++++ Text ++++

# I did not want to tell him it was fake



## Stogie (Feb 13, 2007)

A guy at my job just came back from his trip to Mexico and he brought back some Cohibas of course..Big surprise right? He proceeded to tell me how he had the inside on these and such. He gave me one and told me they smoke great but that they might need a bit more age. He got off work about an hour before me so I started looking at the cigar. After about two minutes I was staring at the insides of a Cuban Sandwich haha!

I feel bad that he got scammed but I just can not bring myself to tell him. If they smoke great to him then so be it right?

You guys every seen a fake that someone had? Did you tell them it was fake or just let them be?


----------



## Tarks (Mar 3, 2009)

If he is a friend then I would tell him. If not, let it be.


----------



## asmartbull (Aug 16, 2009)

This comes up often...
I sometimes receive gifts like that,, I just say thanks
and appreciate the gesture.
My buddy just got back from the islands and he told me a similar story as yours.

He loved it (placebo effect),,,,,I could not tell him the truth.

However if it was a friend that wanted to get into this great hobby on a regular basis,,,,,I would shed some light on the situation.


----------



## TonyBrooklyn (Jan 28, 2010)

Touchy situation to say the least. Sort of like telling your friend his wife is cheating on him. Tread lightly is my best advice. It really goes on a case by case basis. Another words if he is someone that you know is open minded open to learning criticism etc. By all means educated the guy don't' facilitate his ignorance. But if he is one of those know it all types that lives in denial. Then maybe its best to leave it alone. After all for some. "Ignorance is truly bliss"


----------



## Sigarz (Jul 29, 2006)

Maybe if its within your means you could gift him a real version for him to try, maybe he'll make the connection. otherwise I agree if hes a good friend tell otherwise best to let it be.


----------



## bpegler (Mar 30, 2006)

I just try to be gracious when this happens to me. I will usually return the favor with some real sticks and never say a thing. Then I toss those nasty things away.


----------



## socapots (Feb 22, 2010)

tell him they are fakes..
and show him why.. maybe that way he wont get taken again the next time he goes down,,,
shit i wish i could tell the difference. i got a buddy of mine who goes down on the regular. buys boxes to bring back. they seem ok to me. ive only tried a couple. i personally would love to know the signs of a fake..


----------



## fuente~fuente (May 11, 2009)

A few months ago a guy was showing me some of his stash he brought in to the B&M... He shows me a really blatent fake Cohiba. Not only that, but you'd have to smoke the thing like you were playing a frickin clarinet it had so many beetle holes in it!!! :shock:

I told him about the beetle holes anyway...


----------



## thebayratt (Jun 4, 2009)

A friend just came back from Mexico with a Glass Top box of "Cohibas".
I told him they were fake and told him how to spot they were. So his next trip, he wouldn't get scammed again. He/we smoked them and he actually liked them...... It was one of my worst smokes but...... like what ya smoke and smoke what ya like..... he has no real pallete sense and couldn't tell the diff between a VSG and a V.


----------



## smelvis (Sep 7, 2009)

++++

> [Exercise set]:
1) Reproduce the part of the thread about fake Cohibas starting with "A guy at my" and going on through "not, let it be.".
2) Write the next part of the thread about fake Cohibas, picking up after its last line.
The material further down the page is not needed.

++++ Information supplied ++++

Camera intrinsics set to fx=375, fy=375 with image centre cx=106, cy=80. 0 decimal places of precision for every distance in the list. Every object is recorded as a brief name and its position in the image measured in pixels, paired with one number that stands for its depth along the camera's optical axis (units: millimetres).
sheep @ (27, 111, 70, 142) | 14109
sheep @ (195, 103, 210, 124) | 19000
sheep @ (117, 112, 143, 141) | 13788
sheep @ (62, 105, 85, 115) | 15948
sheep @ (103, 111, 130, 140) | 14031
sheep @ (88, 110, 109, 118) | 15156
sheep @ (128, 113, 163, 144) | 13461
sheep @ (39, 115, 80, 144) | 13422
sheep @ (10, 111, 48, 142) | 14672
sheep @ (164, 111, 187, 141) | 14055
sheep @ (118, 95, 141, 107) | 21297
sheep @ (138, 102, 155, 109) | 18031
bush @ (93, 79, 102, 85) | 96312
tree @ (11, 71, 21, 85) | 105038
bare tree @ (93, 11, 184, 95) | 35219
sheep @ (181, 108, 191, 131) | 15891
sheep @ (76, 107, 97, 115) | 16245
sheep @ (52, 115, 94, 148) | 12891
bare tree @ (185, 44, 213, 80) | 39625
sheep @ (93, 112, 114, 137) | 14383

++++

> [Answer set]:
1)
A guy at my job just came back from his trip to Mexico and he brought back some Cohibas of course..Big surprise right? He proceeded to tell me how he had the inside on these and such. He gave me one and told me they smoke great but that they might need a bit more age. He got off work about an hour before me so I started looking at the cigar. After about two minutes I was staring at the insides of a Cuban Sandwich haha!

I feel bad that he got scammed but I just can not bring myself to tell him. If they smoke great to him then so be it right?

You guys every seen a fake that someone had? Did you tell them it was fake or just let them be?


----------



## Tarks (Mar 3, 2009)

If he is a friend then I would tell him. If not, let it be.

2)
I would want to know the truth, better a little egg once that repeated every time I give one out!


----------



## thegoldenmackid (Mar 16, 2010)

thebayratt said:


> So his next trip, he wouldn't get scammed again. He/we smoked them and he actually liked them...... It was one of my worst smokes but...... like what ya smoke and smoke what ya like.....


Shawn couldn't have summed up my thoughts better.


----------



## asmartbull (Aug 16, 2009)

I think the difference for me is:

If the friend is *not *a cigar smoker and gives me a gift, I say thank you.

If he is a friend that smokes, I give him a real one and an education.


----------



## CraigJS (Dec 23, 2009)

If he goes down there often, tell him. If this is a "once in a lifetime" trip, don't. He had fun there, got what he thinks are "real" CC's, why sink his boat... He didn't know the difference, to him they are CC's. That's why they say 90+ percent of CC's in the USA are fake. Turn him onto a real CC and they will taste so differently that he'll think that yours are fake, because he got his "there". Sometimes you can't win. Give him "our" web site, tell him great people with loads of knowledge about sticks, he'll find out for himself and you won't be the bad guy.. My .02


----------



## Scott W. (Jul 10, 2008)

I had this happen to me once before. I met someone at a local tavern while I was in the back open area where you can sit and smoke. He said my cigar smelled great (It was a RP decade) and he and his friend sat down and started talking to me. A little while later, I ran home quick (I live 10 houses away) and returned with 3 Decades. I clipped another for me and gave each of these guys one and they loved them. As we were talking he was telling me about these great cubans that he was smoking the week earlier and after the smoke we parted ways. About a week later, I walked into the tavern for a cold one and this guy and his friend approached me and he pulled out a Cohiba Churchill with no embossing and two rows of unsymmetrical squares and said "I saved the last one for you". I asked how they were packaged and he told me in a beautiful glass top box with its own humidifier in it and "these are the real deal". I told him I'd save it for later because I had already clipped the stick I had on me and we went outside to smoke. Making small talk I asked how things were going and he told me he had just gotten fired the day before and was looking forward to relaxing with a cigar. He asked me what I thought of the Cohiba and I just told him "it looks like a delicious cigar, I can't wait to try it". I couldn't tell him what I knew.


----------



## Frinkiac7 (Dec 12, 2008)

Meh, best to break it to people, I say. How they react is their own business, if it's put to them appropriately.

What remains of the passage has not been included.